There is a fundamental difference between advising on risk and capitalizing on it. The legal market is saturated with practitioners who can navigate the labyrinth of existing OFAC regulations – a complex but ultimately defined task. The high-value practice is built by architects who see the fractures in the geopolitical landscape not as risks to be managed, but as voids where entire new markets will be born. The core legal question is not “is this sanctioned?” but “what is the legal framework for the day after it isn’t?”
This is the foundational principle of a high-value, global practice: find the gap between geopolitical stasis and commercial ambition. It is in this void – where the jurisdictions of international trade bodies, national security agencies, and sovereign property laws become a blurry, overlapping map – that premium legal work is forged. This isn’t about compliance with the world as it is; it’s about architecting the commercial and legal pathways for the world that is about to be.
Enter the 2014 Cuba détente. The fact that the subsequent Trump administration aggressively refroze the thaw is immaterial; the brief opening remains the perfect case study for this “geopolitical gap” thesis. For a fleeting moment, a seismic event cracked open a dormant market, and the core legal work wasn’t updating compliance manuals; it was architecting the foundational scaffolding for an entire economy against a backdrop of profound political risk. For finance lawyers, it was structuring joint ventures that anticipated the exact kind of political reversal that occurred. For real estate counsel, it was navigating the minefield of 60-year-old expropriation claims to unlock beachfront for hotel development, knowing the window could slam shut. For construction practices, it was negotiating the agreements to build the first modern resorts – all while pricing in the existential risk of a policy shift. The reversal doesn’t invalidate the example; it proves the thesis. The highest value lies in structuring opportunity in the face of maximum uncertainty.
But this pattern is not unique to Cuba.
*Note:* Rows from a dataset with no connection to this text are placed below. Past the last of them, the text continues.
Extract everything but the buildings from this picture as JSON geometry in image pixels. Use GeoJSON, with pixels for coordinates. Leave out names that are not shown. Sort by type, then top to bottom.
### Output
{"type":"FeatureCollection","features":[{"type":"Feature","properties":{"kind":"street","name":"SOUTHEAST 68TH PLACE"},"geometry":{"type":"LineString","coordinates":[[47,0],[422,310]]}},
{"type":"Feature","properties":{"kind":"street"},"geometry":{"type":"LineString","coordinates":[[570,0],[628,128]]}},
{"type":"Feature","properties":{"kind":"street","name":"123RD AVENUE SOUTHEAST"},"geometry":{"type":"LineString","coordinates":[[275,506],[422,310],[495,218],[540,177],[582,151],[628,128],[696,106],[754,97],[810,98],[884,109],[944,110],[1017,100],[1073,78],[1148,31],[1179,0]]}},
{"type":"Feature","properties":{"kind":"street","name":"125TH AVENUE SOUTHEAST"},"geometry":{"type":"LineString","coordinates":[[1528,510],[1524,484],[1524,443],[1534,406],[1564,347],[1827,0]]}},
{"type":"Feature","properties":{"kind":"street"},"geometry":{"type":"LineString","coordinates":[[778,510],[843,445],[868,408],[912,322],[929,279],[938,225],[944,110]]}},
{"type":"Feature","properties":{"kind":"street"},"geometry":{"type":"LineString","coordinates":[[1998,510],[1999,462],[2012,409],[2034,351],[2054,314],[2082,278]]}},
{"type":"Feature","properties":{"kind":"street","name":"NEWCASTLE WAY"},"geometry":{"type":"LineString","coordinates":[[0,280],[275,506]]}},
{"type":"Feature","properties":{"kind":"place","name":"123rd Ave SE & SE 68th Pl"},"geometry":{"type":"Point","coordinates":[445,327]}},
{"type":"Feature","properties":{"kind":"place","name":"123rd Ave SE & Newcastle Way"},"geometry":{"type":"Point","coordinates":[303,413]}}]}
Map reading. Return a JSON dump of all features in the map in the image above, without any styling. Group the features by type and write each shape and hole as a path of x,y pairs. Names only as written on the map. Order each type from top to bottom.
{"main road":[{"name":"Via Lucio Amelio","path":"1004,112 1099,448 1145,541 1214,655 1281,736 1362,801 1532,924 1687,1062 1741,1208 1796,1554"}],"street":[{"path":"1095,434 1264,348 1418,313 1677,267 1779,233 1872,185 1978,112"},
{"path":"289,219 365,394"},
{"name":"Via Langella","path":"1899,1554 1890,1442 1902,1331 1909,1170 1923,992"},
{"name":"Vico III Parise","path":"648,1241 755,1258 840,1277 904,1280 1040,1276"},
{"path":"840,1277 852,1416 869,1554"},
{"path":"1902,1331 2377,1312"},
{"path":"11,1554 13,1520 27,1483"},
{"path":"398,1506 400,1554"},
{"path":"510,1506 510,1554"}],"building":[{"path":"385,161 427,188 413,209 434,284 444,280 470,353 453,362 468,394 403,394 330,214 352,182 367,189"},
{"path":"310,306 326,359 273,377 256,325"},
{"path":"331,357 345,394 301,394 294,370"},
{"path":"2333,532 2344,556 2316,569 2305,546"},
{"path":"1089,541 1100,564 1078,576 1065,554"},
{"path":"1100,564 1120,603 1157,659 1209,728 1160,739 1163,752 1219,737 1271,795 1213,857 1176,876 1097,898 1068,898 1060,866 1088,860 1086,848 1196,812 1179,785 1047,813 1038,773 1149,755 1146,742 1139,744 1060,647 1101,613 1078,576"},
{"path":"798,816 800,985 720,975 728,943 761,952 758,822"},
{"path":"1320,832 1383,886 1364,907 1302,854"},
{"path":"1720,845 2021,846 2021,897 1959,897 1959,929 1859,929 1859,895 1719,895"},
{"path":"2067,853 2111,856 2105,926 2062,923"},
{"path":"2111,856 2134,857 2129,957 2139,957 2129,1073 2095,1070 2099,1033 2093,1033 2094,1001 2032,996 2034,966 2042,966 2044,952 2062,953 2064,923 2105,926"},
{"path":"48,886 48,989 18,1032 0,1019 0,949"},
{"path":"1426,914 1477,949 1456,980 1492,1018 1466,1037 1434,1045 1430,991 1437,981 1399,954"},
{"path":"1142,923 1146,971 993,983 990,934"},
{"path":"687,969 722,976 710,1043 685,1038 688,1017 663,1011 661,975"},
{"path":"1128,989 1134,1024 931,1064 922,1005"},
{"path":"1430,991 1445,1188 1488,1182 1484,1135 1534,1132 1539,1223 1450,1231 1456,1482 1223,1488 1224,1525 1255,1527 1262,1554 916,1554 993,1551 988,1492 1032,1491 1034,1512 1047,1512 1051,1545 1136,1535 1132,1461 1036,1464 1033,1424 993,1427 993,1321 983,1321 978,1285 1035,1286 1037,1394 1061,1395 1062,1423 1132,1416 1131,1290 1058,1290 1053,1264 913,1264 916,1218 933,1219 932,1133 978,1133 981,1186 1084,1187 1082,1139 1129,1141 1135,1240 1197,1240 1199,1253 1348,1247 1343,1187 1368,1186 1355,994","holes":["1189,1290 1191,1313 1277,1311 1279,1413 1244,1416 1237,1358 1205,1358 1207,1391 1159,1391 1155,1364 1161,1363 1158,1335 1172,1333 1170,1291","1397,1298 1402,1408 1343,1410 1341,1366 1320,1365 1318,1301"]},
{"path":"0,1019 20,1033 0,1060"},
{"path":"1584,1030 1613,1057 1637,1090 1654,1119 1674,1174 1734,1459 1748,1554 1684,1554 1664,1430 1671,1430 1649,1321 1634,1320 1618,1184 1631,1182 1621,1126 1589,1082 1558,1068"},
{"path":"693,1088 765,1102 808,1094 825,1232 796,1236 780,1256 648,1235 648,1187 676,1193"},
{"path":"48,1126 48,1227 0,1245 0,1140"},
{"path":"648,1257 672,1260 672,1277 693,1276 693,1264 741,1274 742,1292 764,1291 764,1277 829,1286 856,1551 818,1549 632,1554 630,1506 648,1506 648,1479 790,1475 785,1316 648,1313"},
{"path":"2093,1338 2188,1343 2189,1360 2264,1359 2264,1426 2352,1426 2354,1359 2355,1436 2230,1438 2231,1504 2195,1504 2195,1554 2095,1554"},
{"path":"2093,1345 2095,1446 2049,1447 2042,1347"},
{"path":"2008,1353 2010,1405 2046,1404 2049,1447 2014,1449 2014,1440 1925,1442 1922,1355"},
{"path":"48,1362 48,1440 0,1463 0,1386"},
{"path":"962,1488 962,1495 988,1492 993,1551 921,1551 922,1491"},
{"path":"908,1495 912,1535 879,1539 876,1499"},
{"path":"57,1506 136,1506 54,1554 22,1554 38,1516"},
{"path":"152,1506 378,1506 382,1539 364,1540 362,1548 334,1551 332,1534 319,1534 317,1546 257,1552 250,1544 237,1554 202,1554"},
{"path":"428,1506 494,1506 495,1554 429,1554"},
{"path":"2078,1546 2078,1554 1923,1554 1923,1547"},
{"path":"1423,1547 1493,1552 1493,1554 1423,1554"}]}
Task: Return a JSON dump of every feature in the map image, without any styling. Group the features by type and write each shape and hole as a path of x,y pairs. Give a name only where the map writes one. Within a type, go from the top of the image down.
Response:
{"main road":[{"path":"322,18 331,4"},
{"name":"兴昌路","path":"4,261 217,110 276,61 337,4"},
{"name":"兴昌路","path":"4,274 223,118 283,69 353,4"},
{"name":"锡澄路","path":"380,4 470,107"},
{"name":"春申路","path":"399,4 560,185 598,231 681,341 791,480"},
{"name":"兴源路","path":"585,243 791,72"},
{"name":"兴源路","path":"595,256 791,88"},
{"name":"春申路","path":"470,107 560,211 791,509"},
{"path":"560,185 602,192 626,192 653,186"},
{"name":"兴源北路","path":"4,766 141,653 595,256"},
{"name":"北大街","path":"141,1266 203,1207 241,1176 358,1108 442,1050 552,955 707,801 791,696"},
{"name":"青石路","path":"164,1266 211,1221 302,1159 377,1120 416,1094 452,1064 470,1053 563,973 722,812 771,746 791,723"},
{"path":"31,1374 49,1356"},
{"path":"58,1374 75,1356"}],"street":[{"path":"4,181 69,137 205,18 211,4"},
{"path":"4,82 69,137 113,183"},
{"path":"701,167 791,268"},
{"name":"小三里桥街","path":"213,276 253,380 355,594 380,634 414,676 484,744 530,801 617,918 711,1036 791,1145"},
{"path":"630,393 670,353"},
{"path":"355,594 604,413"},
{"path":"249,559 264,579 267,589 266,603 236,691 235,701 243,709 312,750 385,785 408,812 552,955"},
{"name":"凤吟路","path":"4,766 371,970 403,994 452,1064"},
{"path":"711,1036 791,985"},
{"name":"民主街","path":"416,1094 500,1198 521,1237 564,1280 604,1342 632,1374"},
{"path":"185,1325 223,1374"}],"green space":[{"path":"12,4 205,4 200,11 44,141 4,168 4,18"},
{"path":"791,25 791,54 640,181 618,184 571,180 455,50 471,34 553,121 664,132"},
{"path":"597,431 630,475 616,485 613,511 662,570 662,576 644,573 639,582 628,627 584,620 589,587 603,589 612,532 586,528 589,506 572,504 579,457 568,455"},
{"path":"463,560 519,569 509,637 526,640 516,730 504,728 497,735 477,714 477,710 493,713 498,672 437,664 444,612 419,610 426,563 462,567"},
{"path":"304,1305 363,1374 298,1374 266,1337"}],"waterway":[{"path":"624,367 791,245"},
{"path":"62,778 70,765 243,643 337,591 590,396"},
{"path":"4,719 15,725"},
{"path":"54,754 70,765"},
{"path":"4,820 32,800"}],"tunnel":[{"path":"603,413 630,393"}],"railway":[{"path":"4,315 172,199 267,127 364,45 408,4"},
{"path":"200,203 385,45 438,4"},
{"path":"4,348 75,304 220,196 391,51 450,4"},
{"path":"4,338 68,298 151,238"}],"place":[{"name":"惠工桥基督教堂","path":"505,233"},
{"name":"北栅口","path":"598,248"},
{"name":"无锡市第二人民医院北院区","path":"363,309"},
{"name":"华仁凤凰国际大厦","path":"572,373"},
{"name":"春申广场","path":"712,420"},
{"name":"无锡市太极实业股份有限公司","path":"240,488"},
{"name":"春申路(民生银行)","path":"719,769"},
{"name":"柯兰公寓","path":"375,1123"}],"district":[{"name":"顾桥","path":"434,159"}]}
It is a recurring cycle. We saw it with:
The fall of the Soviet Union: The gold rush for lawyers in the 1990s was not in interpreting existing commercial codes, but in the fundamental battle to define private property. The lucrative work was in architecting the privatization of massive state-owned oil and gas assets, creating the legal structures for foreign investment where none had existed.
China’s entry into the WTO: The high-value work was not in tariff analysis, but in crafting the complex joint venture that allowed Western capital to flow into a restricted communist economy.
The next frontiers are already visible. Watch the international pages, not the legal journals. A potential nuclear deal with Iran would instantly unlock a sophisticated market of 80 million people, creating a Cuban-style void on a massive scale. The legal work will be in navigating sanctions snapback provisions, repatriating frozen assets, and untangling decades of commercial claims. The melting of the Arctic is creating new shipping lanes in a legal vacuum, raising novel questions of sovereignty, environmental liability, and maritime law that the existing frameworks are unequipped to handle. The global scramble for critical minerals to power the energy transition is forcing Western companies into unstable jurisdictions, where the most valuable lawyer is not the one who knows contract law, but the one who can architect a deal that survives a coup.
The conflation of an “international law” practice with a “geopolitical gap” practice is a dangerous oversimplification. The former helps a client operate within the world’s existing borders and rules. The latter helps a client build a business model for when those borders and rules are fundamentally redrawn. The political event is just the catalyst; the jurisdictional ambiguity is the product.